The CSR Board of Trustees negotiated the most recent lease extension in 1987. A clause in the lease allowed Norfolk Southern to extend it another 25 years, until 2051, if new lease terms weren’t negotiated by the time the last extension ended on Jan. 1, 2022. Norfolk Southern provided timely notice it would trigger that extension.
The CSR Board began negotiating with Norfolk Southern in 2020, not long after which Norfolk Southern presented a purchase offer. At that point, the lease negotiation became a sale negotiation.
If the public referendum fails (or if federal transportation officials don’t approve the sale afterward), the overwhelming likelihood is the CSR Board and Norfolk Southern terminate the sale agreement, effecting the 25-year lease extension.
“We are locked in with Norfolk Southern through 2051 no matter what,” Cincinnati City Council member Liz Keating said Monday.
The lease payment amounts would then go to arbitration.

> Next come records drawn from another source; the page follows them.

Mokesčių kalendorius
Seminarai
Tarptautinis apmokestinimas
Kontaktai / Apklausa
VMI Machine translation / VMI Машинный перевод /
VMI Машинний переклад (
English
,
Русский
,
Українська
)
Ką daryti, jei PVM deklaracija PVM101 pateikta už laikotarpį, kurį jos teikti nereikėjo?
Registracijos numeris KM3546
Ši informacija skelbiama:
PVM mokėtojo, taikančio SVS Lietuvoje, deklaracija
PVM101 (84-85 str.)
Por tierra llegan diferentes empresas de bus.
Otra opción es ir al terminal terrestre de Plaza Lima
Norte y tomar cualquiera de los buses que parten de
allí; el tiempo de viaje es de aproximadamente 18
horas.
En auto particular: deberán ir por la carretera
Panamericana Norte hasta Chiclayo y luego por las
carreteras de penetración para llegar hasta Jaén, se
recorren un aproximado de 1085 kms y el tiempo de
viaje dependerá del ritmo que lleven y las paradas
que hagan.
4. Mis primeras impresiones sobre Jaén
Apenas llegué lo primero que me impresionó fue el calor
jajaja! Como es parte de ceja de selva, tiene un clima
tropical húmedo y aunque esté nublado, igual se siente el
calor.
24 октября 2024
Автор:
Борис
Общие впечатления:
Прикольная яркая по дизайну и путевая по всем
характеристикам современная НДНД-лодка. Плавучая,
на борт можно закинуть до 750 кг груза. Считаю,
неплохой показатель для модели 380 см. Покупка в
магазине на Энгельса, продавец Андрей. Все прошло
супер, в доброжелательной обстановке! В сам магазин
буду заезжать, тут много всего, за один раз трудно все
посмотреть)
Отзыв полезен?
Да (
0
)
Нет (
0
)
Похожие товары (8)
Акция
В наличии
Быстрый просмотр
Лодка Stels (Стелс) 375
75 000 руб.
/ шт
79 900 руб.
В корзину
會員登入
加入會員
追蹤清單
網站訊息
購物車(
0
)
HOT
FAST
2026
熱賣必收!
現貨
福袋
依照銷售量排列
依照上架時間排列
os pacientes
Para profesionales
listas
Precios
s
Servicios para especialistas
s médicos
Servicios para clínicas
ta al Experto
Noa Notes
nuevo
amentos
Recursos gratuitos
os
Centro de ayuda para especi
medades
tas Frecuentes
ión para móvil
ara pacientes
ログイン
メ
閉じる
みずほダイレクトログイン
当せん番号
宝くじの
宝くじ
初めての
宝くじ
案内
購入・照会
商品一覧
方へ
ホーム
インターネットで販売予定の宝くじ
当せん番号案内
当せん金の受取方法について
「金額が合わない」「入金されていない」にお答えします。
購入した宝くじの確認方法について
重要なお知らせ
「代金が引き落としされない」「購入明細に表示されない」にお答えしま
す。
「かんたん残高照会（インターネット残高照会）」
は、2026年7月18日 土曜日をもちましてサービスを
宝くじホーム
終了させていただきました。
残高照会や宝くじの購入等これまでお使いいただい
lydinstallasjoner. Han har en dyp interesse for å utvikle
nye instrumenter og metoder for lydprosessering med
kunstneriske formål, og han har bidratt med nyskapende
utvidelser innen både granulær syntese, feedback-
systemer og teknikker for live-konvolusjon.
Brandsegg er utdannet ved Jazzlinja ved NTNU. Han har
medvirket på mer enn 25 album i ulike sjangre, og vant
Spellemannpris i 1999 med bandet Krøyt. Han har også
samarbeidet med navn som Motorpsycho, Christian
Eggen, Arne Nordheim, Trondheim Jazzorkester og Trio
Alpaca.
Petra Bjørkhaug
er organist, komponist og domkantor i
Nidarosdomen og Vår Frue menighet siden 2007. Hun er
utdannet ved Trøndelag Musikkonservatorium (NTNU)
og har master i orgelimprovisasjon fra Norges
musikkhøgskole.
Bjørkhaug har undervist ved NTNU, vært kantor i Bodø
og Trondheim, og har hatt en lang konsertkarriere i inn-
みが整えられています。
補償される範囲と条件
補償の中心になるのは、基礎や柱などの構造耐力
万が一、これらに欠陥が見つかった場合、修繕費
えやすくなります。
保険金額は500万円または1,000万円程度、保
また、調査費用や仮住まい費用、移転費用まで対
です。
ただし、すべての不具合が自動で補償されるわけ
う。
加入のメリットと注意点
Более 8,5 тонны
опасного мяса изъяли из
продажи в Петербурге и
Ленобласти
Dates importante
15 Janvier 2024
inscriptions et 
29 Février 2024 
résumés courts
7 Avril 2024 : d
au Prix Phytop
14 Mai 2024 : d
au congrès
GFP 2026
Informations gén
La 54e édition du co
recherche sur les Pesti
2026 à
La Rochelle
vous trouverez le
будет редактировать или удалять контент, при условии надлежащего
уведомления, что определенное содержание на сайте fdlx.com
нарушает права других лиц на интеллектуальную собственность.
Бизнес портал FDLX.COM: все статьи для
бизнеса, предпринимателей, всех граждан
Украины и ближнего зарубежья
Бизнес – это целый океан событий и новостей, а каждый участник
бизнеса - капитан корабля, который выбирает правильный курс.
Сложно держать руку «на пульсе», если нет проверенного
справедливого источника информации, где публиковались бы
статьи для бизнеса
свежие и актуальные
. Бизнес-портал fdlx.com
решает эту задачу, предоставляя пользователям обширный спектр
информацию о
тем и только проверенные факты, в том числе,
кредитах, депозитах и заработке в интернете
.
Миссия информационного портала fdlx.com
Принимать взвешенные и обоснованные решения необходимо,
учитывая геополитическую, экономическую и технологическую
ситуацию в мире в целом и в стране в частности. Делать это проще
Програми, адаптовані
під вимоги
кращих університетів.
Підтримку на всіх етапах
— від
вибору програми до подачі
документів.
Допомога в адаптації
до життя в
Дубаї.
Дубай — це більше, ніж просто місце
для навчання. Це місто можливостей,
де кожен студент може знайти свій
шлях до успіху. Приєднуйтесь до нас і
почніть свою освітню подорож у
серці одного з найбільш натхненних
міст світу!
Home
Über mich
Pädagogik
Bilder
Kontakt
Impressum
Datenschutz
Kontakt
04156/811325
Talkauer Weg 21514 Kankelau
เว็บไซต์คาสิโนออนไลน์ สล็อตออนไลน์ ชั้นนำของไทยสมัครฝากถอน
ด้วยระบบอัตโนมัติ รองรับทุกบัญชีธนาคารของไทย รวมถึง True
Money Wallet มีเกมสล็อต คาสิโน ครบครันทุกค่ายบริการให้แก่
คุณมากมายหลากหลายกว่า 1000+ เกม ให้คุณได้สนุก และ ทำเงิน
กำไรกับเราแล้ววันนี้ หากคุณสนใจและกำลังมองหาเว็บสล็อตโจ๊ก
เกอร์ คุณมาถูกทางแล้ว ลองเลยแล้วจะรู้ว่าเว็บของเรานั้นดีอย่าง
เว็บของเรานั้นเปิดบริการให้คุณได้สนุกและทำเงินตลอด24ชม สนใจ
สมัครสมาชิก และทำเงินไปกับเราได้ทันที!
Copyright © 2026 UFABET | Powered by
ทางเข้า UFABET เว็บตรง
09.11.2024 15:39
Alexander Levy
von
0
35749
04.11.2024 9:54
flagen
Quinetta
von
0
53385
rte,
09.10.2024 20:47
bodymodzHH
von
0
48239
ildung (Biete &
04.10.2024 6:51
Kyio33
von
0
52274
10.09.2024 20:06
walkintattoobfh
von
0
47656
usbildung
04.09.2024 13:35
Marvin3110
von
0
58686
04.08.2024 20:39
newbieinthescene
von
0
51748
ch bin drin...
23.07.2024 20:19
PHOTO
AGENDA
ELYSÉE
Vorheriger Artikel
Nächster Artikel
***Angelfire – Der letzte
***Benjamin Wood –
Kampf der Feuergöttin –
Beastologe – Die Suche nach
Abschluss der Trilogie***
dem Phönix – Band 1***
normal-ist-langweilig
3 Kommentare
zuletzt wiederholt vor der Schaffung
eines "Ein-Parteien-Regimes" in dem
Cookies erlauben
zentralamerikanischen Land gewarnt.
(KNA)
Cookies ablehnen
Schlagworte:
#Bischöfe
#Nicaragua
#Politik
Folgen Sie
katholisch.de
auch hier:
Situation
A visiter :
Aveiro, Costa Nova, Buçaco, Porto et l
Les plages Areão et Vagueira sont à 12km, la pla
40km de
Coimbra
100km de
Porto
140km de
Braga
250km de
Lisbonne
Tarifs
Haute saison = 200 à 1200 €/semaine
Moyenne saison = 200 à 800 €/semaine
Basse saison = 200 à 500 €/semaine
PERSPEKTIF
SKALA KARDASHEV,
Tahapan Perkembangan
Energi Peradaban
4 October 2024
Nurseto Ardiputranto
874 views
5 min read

Keating claims it’s likely the payments would revert to the amounts specified in the previous lease plus interest, though the lease itself says “arbitrators shall determine fair market rental terms[...]”
Keating’s scenario would be a bad deal for the City. Norfolk Southern raked in huge profits from 1992-2020, and its company valuation skyrocketed, according to an independent BMO analysis. During the same span, the City’s lease earnings stayed comparatively flat.
“So the amount of money we could potentially get off a lease over the next 25 years is very small compared to what we could get off a sale,” Keating said.
The CSR Board’s independent analyses valued the railway around the $1.6 billion sale price, meaning an arbitrator could feasibly establish lease payments more favorable to the City. Whether that will happen remains unclear.